In un certo senso come di una cosa estranea, esterna, come fosse una borsa.
E quindi un’idea di capo (o di people manager, come fa più fino dire oggi) come di una Persona chiamata ad applicare queste regole alla stregua di uno spartito musicale scritto da altri.
Complice la formazione manageriale che in questi decenni ha portato in aula svariati modelli, la gran parte centrati su se stessi e fondati su dogmi, e che ha proposto ai partecipanti sostanzialmente con una sola formula: “non fare come fai tu, fa’ come ti dico io!”.
Il bravo capo è quello che fa queste cose.
Il bravo partecipante è quello che le impara velocemente.
Il bravo formatore è quello che gliele spiega bene, in fretta e divertendolo.
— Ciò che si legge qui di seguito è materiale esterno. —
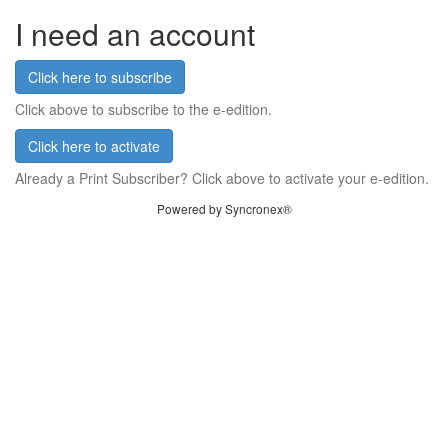
I need an account
Click here to subscribe
Click above to subscribe to the e-edition.
Click here to activate
Already a Print Subscriber? Click above to activate your e-edition.
Powered by Syncronex®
Se poi lo fa senza dare l’impressione di farlo, meglio ancora: promosso a facilitatore!
Osservo, durante questi incontri individuali, come le persone si accorgano di essere state raggirate per anni.
Mi riempiono di gioia quando scoprono che quelle cose “da non fare” invece parlano di loro, li riguardano, che questi comportamenti vanno capiti, compresi, accettati, significati diremmo, e solo dopo, magari, modificati o anche cambiati.
Quando intuiscono che se fanno alcune cose in un certo modo è perché c’è una buona ragione che li riguarda.
Quando realizzano che se qualcuno mi dice di non fare una cosa come la faccio io, mi sta chiedendo di essere un’altra persona, non mi sta dicendo solo che sto facendo una cosa sbagliata, mi sta dicendo che SONO sbagliato!
Quando sentono che il disagio di dover applicare regole stabilite da altri senza comprendere se sono compatibili con sé, non è segno della loro imperfezione ma di un modo assurdo di pensare alle Persone.
Quando accadono queste cose, le sento respirare come se fossero state in apnea per anni.
E mi dicono “ah! come mi sento più libero e leggero!”.
E sono sempre ammirato da queste persone quando vedo con quanta velocità sviluppano committenza e si fanno carico dell’inefficacia dei loro comportamenti quando hanno avuto prima l’opportunità di accoglierli e comprenderli,
quando prima hanno avuto l’opportunità di accoglierSI e comprenderSI…
Com’è chiaro e lampante che accettare non vuol dire approvare, comprendere non significa condividere.
Che non c’è bisogno che arrivi qualcuno a spiegare la teoria e a dirgli che alcuni loro comportamenti non sono efficaci.
Lo sanno già, e sono disposti a sopportare il peso del cambiamento.
Ciò che è insopportabile è il giudizio.
Ciò che il consulente-gigione di turno chiama “paradiso” (la sua teoria) prevede che la mia condizione si chiami “inferno”.
E io che ci vivo da anni devo proprio essere un cretino.
Invece ciò che sono, che ho fatto e che faccio, e ciò che imparerò ad essere, si chiama “la mia Vita”.
E il cretino sei tu, nonostante le royalties per i tuoi libri “famosi”.